A graduate student conference sponsored by Harvard University’s Department of the Classics. The conference will take place on March 5, 2016 and the keynote speaker is Jonathan Prag (Oxford).

The conference aims to bring together graduate students from various subdisciplines in Classics and related fields to reflect on the emergence of ancient empires. The aim is to challenge traditional approaches that often isolate certain periods and regions and that therefore tend towards teleological rather than contingent approaches to empires.
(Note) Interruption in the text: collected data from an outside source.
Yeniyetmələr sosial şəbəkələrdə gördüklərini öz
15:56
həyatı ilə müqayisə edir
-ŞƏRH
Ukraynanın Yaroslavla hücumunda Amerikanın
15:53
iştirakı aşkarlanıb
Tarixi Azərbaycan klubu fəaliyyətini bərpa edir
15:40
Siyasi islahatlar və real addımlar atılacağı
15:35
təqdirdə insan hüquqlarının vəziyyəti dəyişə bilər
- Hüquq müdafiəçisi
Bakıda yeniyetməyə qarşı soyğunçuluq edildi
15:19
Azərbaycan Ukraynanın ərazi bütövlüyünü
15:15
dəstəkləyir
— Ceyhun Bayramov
Welcome are papers that address how entities, which we now identify as empires, exercised power on the ground while building their imperial structures; how locals experienced the process of empire building; how ancient and modern narratives have shaped current approaches to empires; and how new frameworks and methodologies can help us move towards contingent, processual histories of empires.

Possible questions to be addressed include but are by no means limited to the following:

-How can we study imperialism from a microhistorical perspective?

-How can we look at the ‘ugly side’ of ancient imperialism?

-How is the practice of imperialism manifested in the material record (e.g. epigraphic sources, the built environment, art)?

-To what extent can we see Rome as a Hellenistic kingdom?

-How do individual texts or authors negotiate the relationship between ideologies of empire and the exercise of power (e.g. Herodotus, Thucydides, Xenophon, Demosthenes, Megasthenes, Cicero, Lucan, Pliny the Younger)?

-How does the practice of imperialism influence ancient philosophical discussions of power, citizenship, and cosmopolitanism?

-When and how does the ancient terminology and discourse of imperialism arise?

-How have ancient and modern narratives (e.g. Polybius, Droysen, Gibbon, Mommsen) influenced the scholarly discourse surrounding imperialism?

-How is our notion of empire in antiquity shaped by the reception of ancient imperialism (e.g. by the British Empire, Persian shahs, Napoleon’s classicizing ambition, German philhellenism)?

-How can network theory move our understanding of imperialism forward?

-How can techniques from the digital humanities improve our understanding of imperialism?

Anonymized abstracts of no more than 300 words should be submitted to [email protected] by December 1, 2015. Presentations will be 20 minutes long. Participants will be notified via email by mid December.